### SOURCE DATA ###

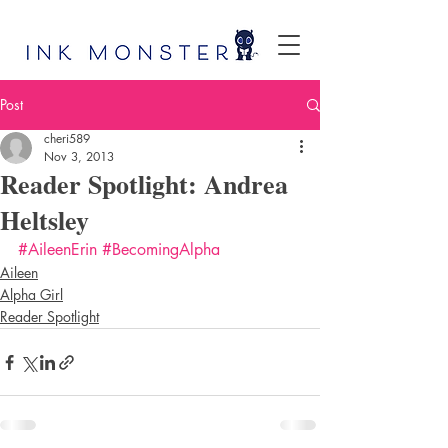
Post
cheri589
Nov 3, 2013
Reader Spotlight: Andrea
Heltsley
#AileenErin
#BecomingAlpha
Aileen
Alpha Girl
Reader Spotlight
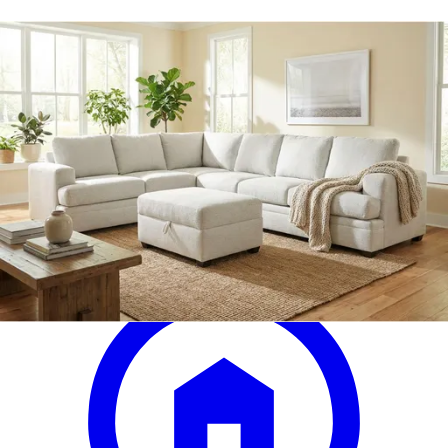
rowland tailored six-piece motion
sectional
Save
Add to List
.
00
$1,500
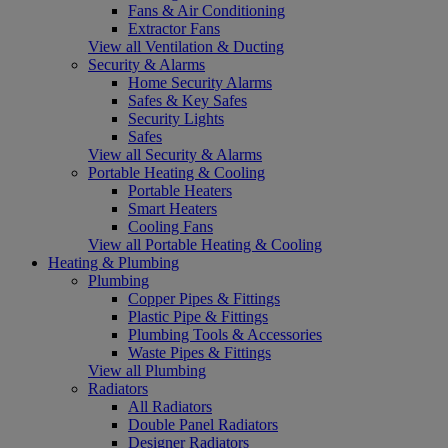
Fans & Air Conditioning
Extractor Fans
View all Ventilation & Ducting
Security & Alarms
Home Security Alarms
Safes & Key Safes
Security Lights
Safes
View all Security & Alarms
Portable Heating & Cooling
Portable Heaters
Smart Heaters
Cooling Fans
View all Portable Heating & Cooling
Heating & Plumbing
Plumbing
Copper Pipes & Fittings
Plastic Pipe & Fittings
Plumbing Tools & Accessories
Waste Pipes & Fittings
View all Plumbing
Radiators
All Radiators
Double Panel Radiators
Designer Radiators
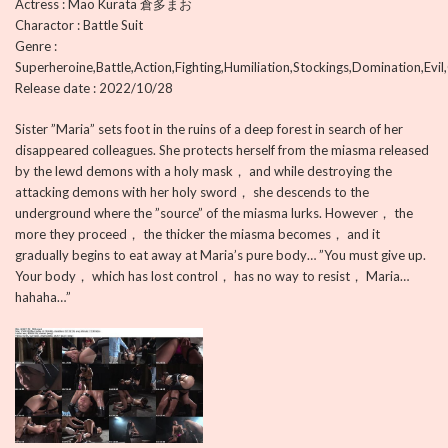
Actress : Mao Kurata 倉多まお
Charactor : Battle Suit
Genre :
Superheroine,Battle,Action,Fighting,Humiliation,Stockings,Domination,Evil
Release date : 2022/10/28
Sister ”Maria” sets foot in the ruins of a deep forest in search of her
disappeared colleagues. She protects herself from the miasma released
by the lewd demons with a holy mask， and while destroying the
attacking demons with her holy sword， she descends to the
underground where the ”source” of the miasma lurks. However， the
more they proceed， the thicker the miasma becomes， and it
gradually begins to eat away at Maria’s pure body… ”You must give up.
Your body， which has lost control， has no way to resist， Maria…
hahaha…”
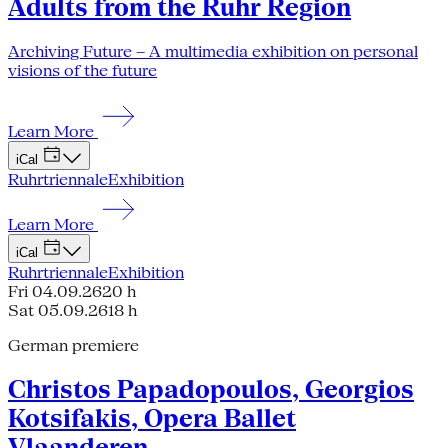
Adults from the Ruhr Region
Archiving Future – A multimedia exhibition on personal
visions of the future
Learn More
iCal
Ruhrtriennale
Exhibition
Learn More
iCal
Ruhrtriennale
Exhibition
Fri 04.09.26
20 h
Sat 05.09.26
18 h
German premiere
Christos Papadopoulos, Georgios
Kotsifakis, Opera Ballet
Vlaanderen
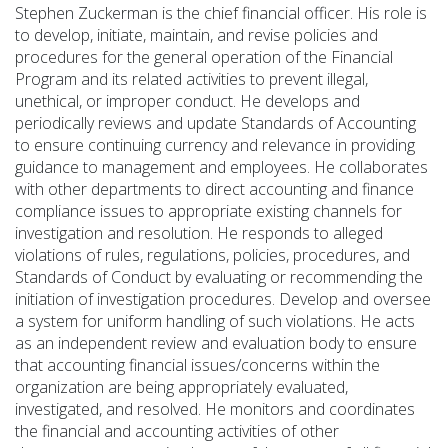
Stephen Zuckerman
is the chief financial officer. His role is
to develop, initiate,
maintain
, and revise policies and
procedures for the general operation of the Financial
Program and its related activities to prevent illegal,
unethical, or improper conduct. He develops and
periodically reviews and
update
Standards of Accounting
to ensure continuing currency and relevance in
providing
guidance to management and employees. He collaborates
with other departments to direct accounting and finance
compliance issues to
appropriate existing
channels for
investigation and resolution. He responds to alleged
violations of rules, regulations, policies, procedures, and
Standards of Conduct by evaluating or recommending the
initiation of investigation procedures. Develop and oversee
a system for uniform handling of such violations. He acts
as an independent review and evaluation body to ensure
that accounting financial issues/concerns within the
organization are being appropriately evaluated,
investigated, and resolved. He
monitors
and coordinates
the financial and accounting activities of other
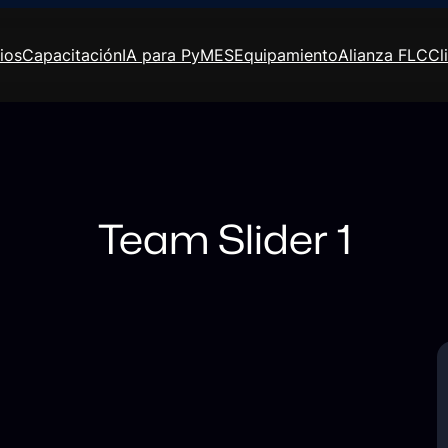
ios
Capacitación
IA para PyMES
Equipamiento
Alianza FLC
Cl
Team Slider 1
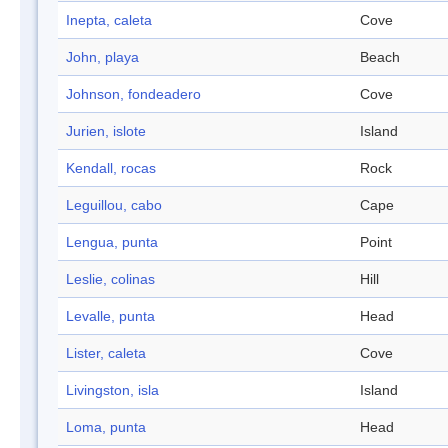
Inepta, caleta
Cove
John, playa
Beach
Johnson, fondeadero
Cove
Jurien, islote
Island
Kendall, rocas
Rock
Leguillou, cabo
Cape
Lengua, punta
Point
Leslie, colinas
Hill
Levalle, punta
Head
Lister, caleta
Cove
Livingston, isla
Island
Loma, punta
Head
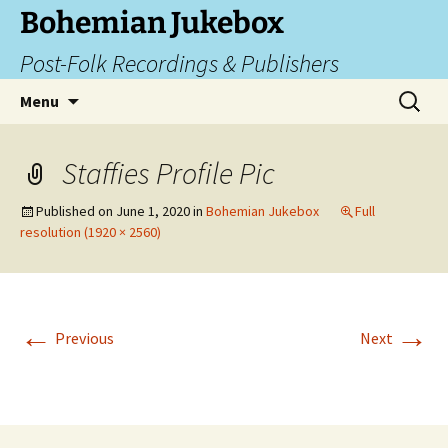
Skip
Bohemian Jukebox
to
Post-Folk Recordings & Publishers
content
Search
Menu
for:
Staffies Profile Pic
Published on
June 1, 2020
in
Bohemian Jukebox
Full
resolution (1920 × 2560)
←
→
Previous
Next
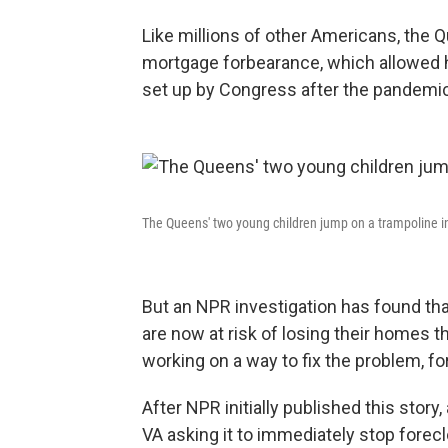
Like millions of other Americans, the 
mortgage forbearance, which allowed
set up by Congress after the pandemic
The Queens' two young children jump on a trampoline in 
But an NPR investigation has found th
are now at risk of losing their homes t
working on a way to fix the problem, for
After NPR initially published this story
VA asking it to immediately stop fore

###

DIRECTIONS FOR THIS TASK
With the pictures omitted, restate every entry above word for word.

SOLVED EXERCISE
Post
cheri589
Nov 3, 2013
Reader Spotlight: Andrea
Heltsley
#AileenErin
#BecomingAlpha
Aileen
Alpha Girl
Reader Spotlight
rowland tailored six-piece motion
sectional
Save
Add to List
.
00
$1,500
Fans & Air Conditioning
Extractor Fans
View all Ventilation & Ducting
Security & Alarms
Home Security Alarms
Safes & Key Safes
Security Lights
Safes
View all Security & Alarms
Portable Heating & Cooling
Portable Heaters
Smart Heaters
Cooling Fans
View all Portable Heating & Cooling
Heating & Plumbing
Plumbing
Copper Pipes & Fittings
Plastic Pipe & Fittings
Plumbing Tools & Accessories
Waste Pipes & Fittings
View all Plumbing
Radiators
All Radiators
Double Panel Radiators
Designer Radiators
Actress : Mao Kurata 倉多まお
Charactor : Battle Suit
Genre :
Superheroine,Battle,Action,Fighting,Humiliation,Stockings,Domination,Evil
Release date : 2022/10/28
Sister ”Maria” sets foot in the ruins of a deep forest in search of her
disappeared colleagues. She protects herself from the miasma released
by the lewd demons with a holy mask， and while destroying the
attacking demons with her holy sword， she descends to the
underground where the ”source” of the miasma lurks. However， the
more they proceed， the thicker the miasma becomes， and it
gradually begins to eat away at Maria’s pure body… ”You must give up.
Your body， which has lost control， has no way to resist， Maria…
hahaha…”
Adults from the Ruhr Region
Archiving Future – A multimedia exhibition on personal
visions of the future
Learn More
iCal
Ruhrtriennale
Exhibition
Learn More
iCal
Ruhrtriennale
Exhibition
Fri 04.09.26
20 h
Sat 05.09.26
18 h
German premiere
Christos Papadopoulos, Georgios
Kotsifakis, Opera Ballet
Vlaanderen
Stephen Zuckerman
is the chief financial officer. His role is
to develop, initiate,
maintain
, and revise policies and
procedures for the general operation of the Financial
Program and its related activities to prevent illegal,
unethical, or improper conduct. He develops and
periodically reviews and
update
Standards of Accounting
to ensure continuing currency and relevance in
providing
guidance to management and employees. He collaborates
with other departments to direct accounting and finance
compliance issues to
appropriate existing
channels for
investigation and resolution. He responds to alleged
violations of rules, regulations, policies, procedures, and
Standards of Conduct by evaluating or recommending the
initiation of investigation procedures. Develop and oversee
a system for uniform handling of such violations. He acts
as an independent review and evaluation body to ensure
that accounting financial issues/concerns within the
organization are being appropriately evaluated,
investigated, and resolved. He
monitors
and coordinates
the financial and accounting activities of other
ios
Capacitación
IA para PyMES
Equipamiento
Alianza FLC
Cl
Team Slider 1
Inepta, caleta
Cove
John, playa
Beach
Johnson, fondeadero
Cove
Jurien, islote
Island
Kendall, rocas
Rock
Leguillou, cabo
Cape
Lengua, punta
Point
Leslie, colinas
Hill
Levalle, punta
Head
Lister, caleta
Cove
Livingston, isla
Island
Loma, punta
Head
Skip
Bohemian Jukebox
to
Post-Folk Recordings & Publishers
content
Search
Menu
for:
Staffies Profile Pic
Published on
June 1, 2020
in
Bohemian Jukebox
Full
resolution (1920 × 2560)
←
→
Previous
Next
Like millions of other Americans, the 
mortgage forbearance, which allowed
set up by Congress after the pandemic
The Queens' two young children jump on a trampoline in 
But an NPR investigation has found th
are now at risk of losing their homes t
working on a way to fix the problem, for
After NPR initially published this story
VA asking it to immediately stop fore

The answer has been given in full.